> **WORK ITEM**
Wherever a picture appears, leave it out; set down everything else in the records exactly.

> **RECORDS PROVIDED**
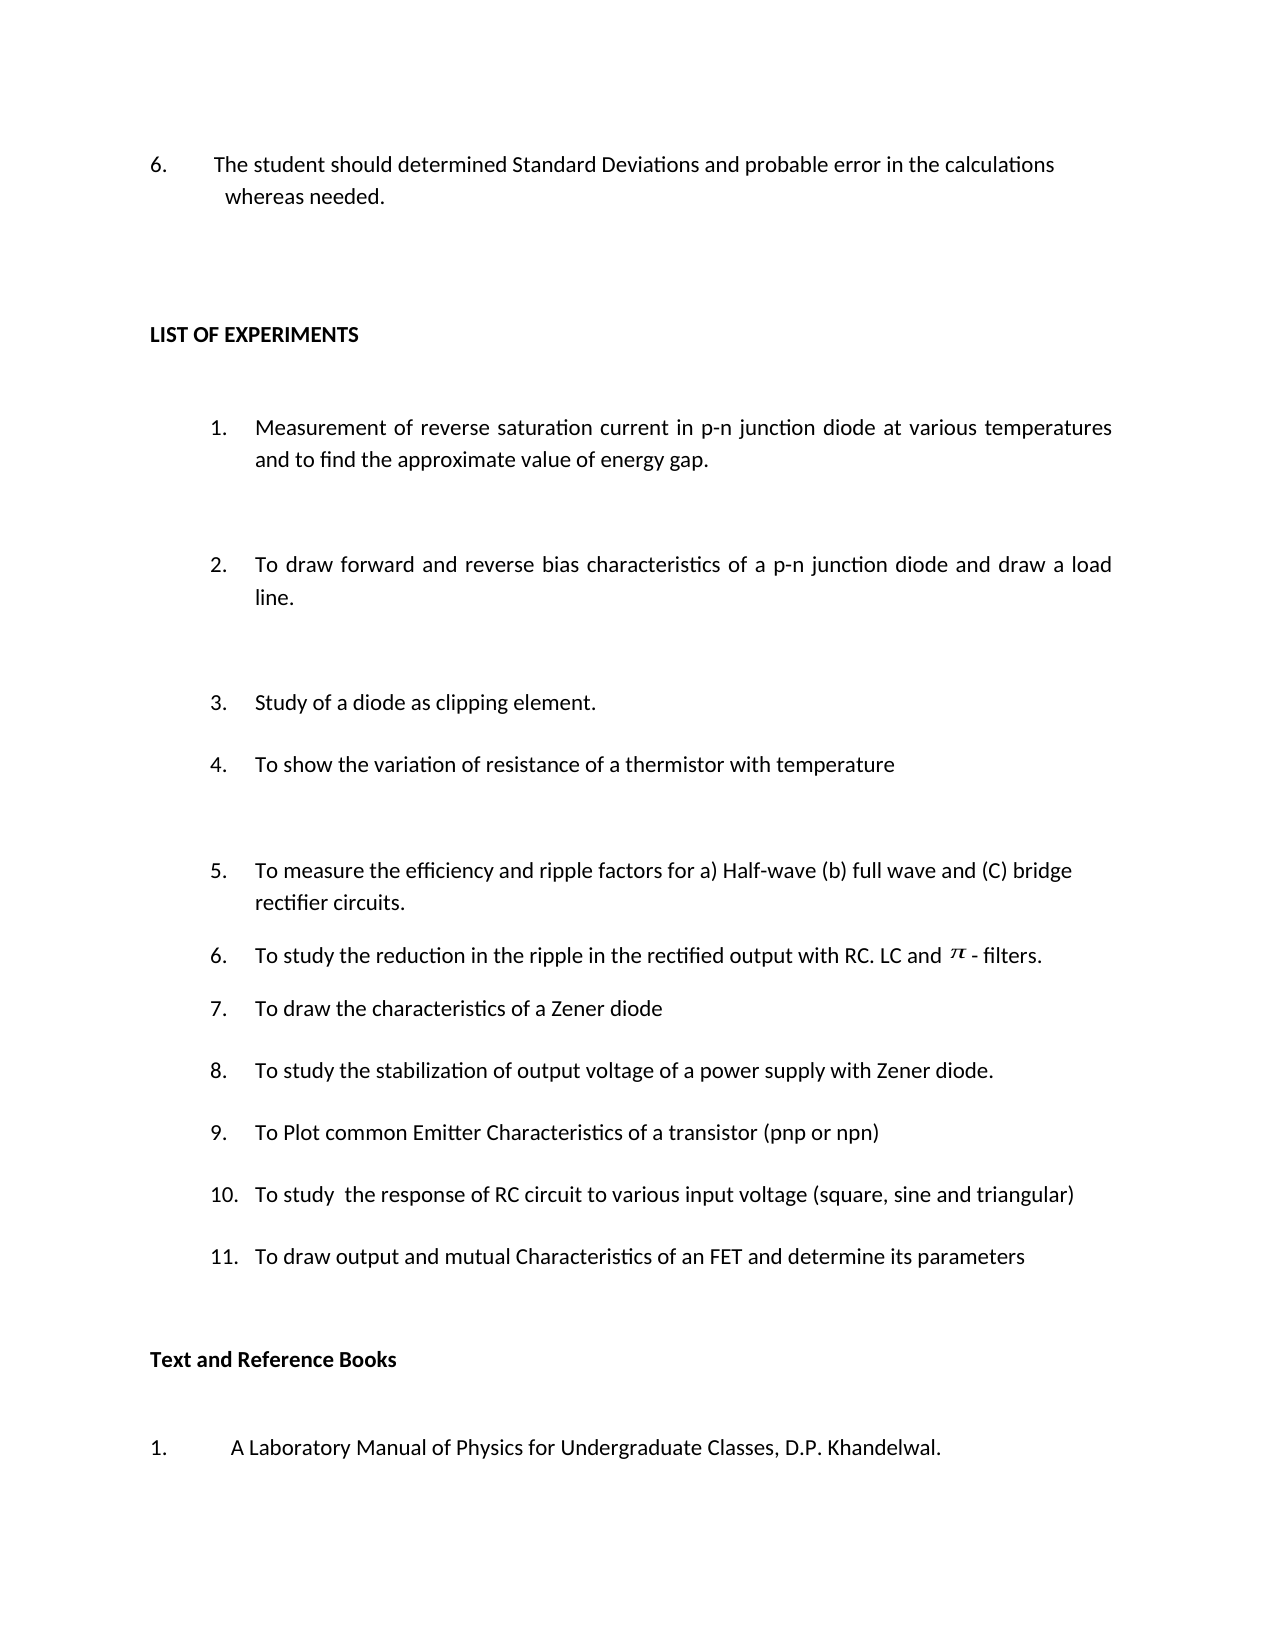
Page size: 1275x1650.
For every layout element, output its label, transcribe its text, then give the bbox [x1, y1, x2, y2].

text 1. A Laboratory Manual of Physics for Undergraduate Classes, D.P. Khandelwal. [150, 1437, 1125, 1461]
text Text and Reference Books [150, 1348, 1125, 1372]
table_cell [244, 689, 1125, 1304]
text LIST OF EXPERIMENTS [150, 324, 1125, 347]
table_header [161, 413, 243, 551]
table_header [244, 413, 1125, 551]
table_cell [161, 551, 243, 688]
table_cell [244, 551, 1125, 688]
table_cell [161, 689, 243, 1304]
text 6. The student should determined Standard Deviations and probable error in the calculations whereas needed. [150, 150, 1125, 210]
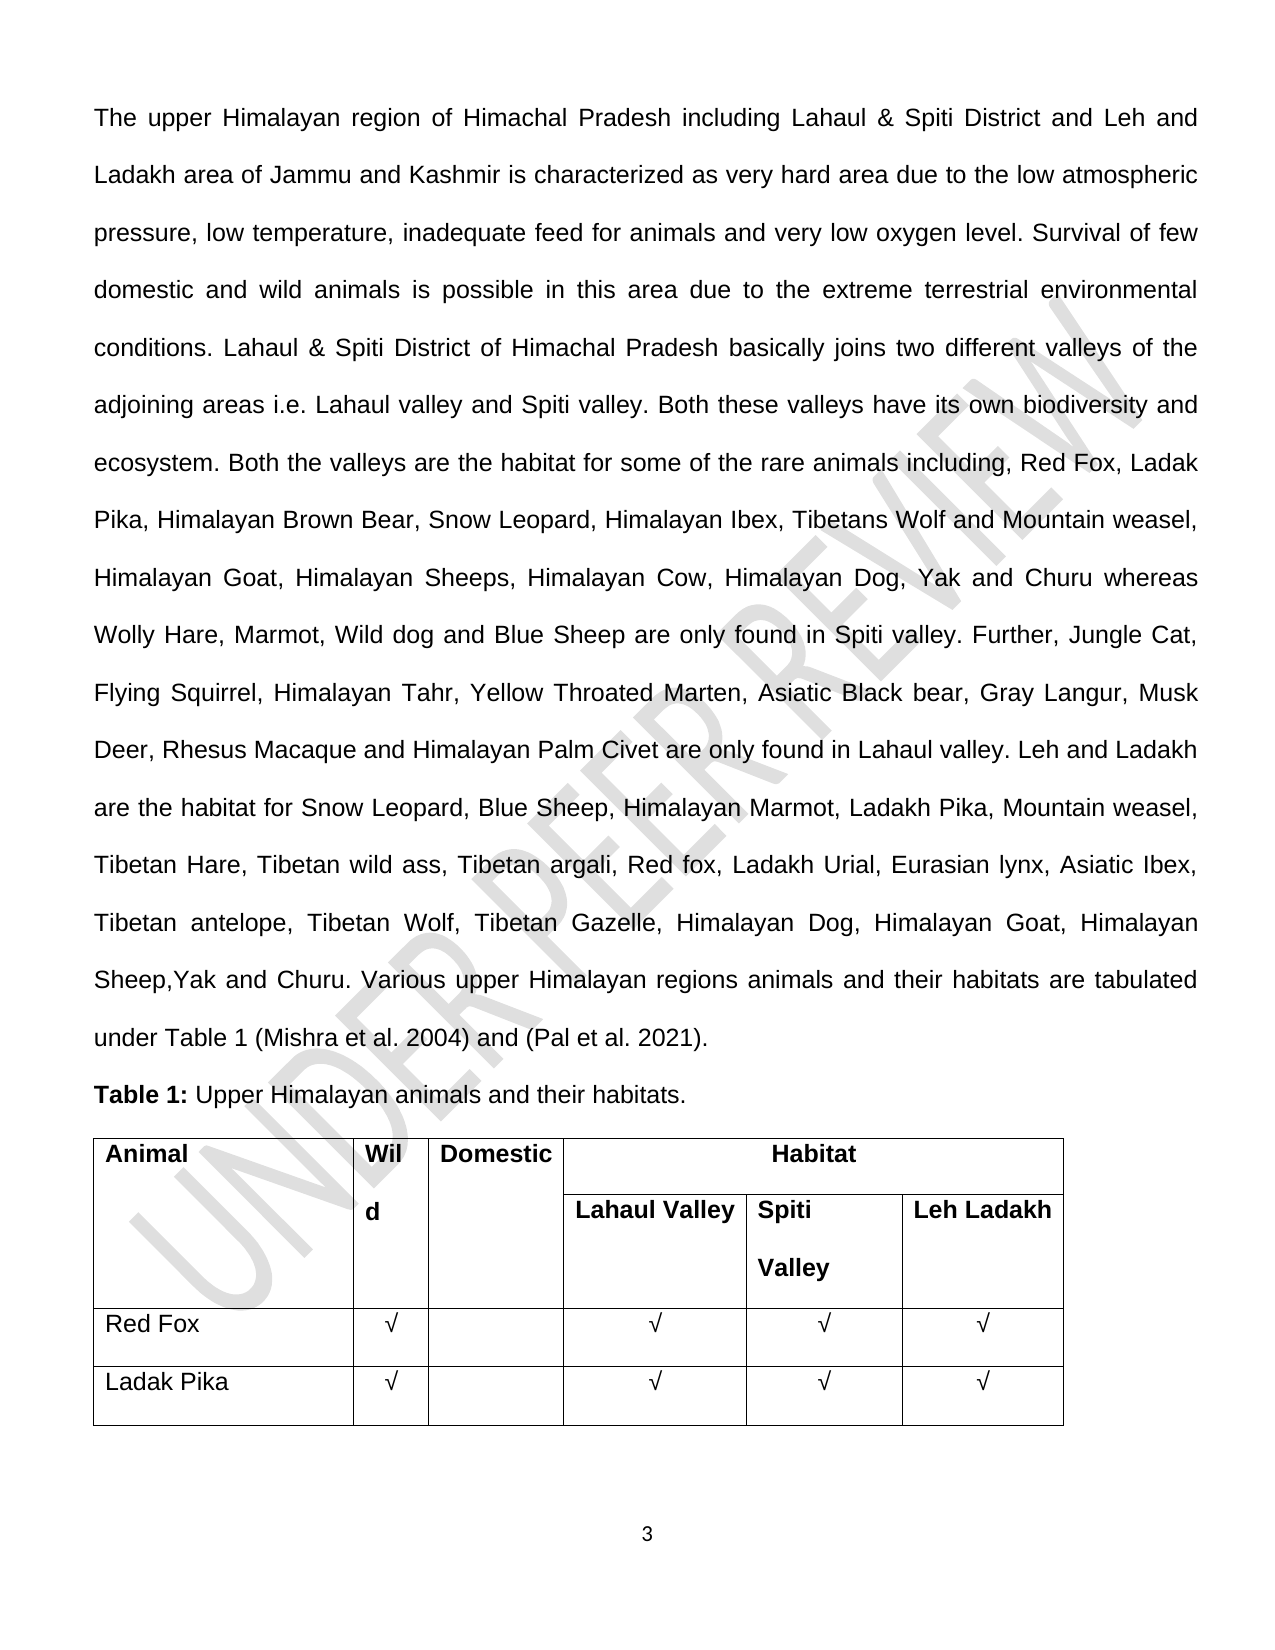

> **ANSWER BOX**
Page size: 1275x1650.
For every layout element, output its label, transcribe its text, then give the bbox [x1, y1, x2, y2].

text 1. A Laboratory Manual of Physics for Undergraduate Classes, D.P. Khandelwal. [150, 1437, 1125, 1461]
text Text and Reference Books [150, 1348, 1125, 1372]
table_cell [244, 689, 1125, 1304]
text LIST OF EXPERIMENTS [150, 324, 1125, 347]
table_header [161, 413, 243, 551]
table_header [244, 413, 1125, 551]
table_cell [161, 551, 243, 688]
table_cell [244, 551, 1125, 688]
table_cell [161, 689, 243, 1304]
text 6. The student should determined Standard Deviations and probable error in the calculations whereas needed. [150, 150, 1125, 210]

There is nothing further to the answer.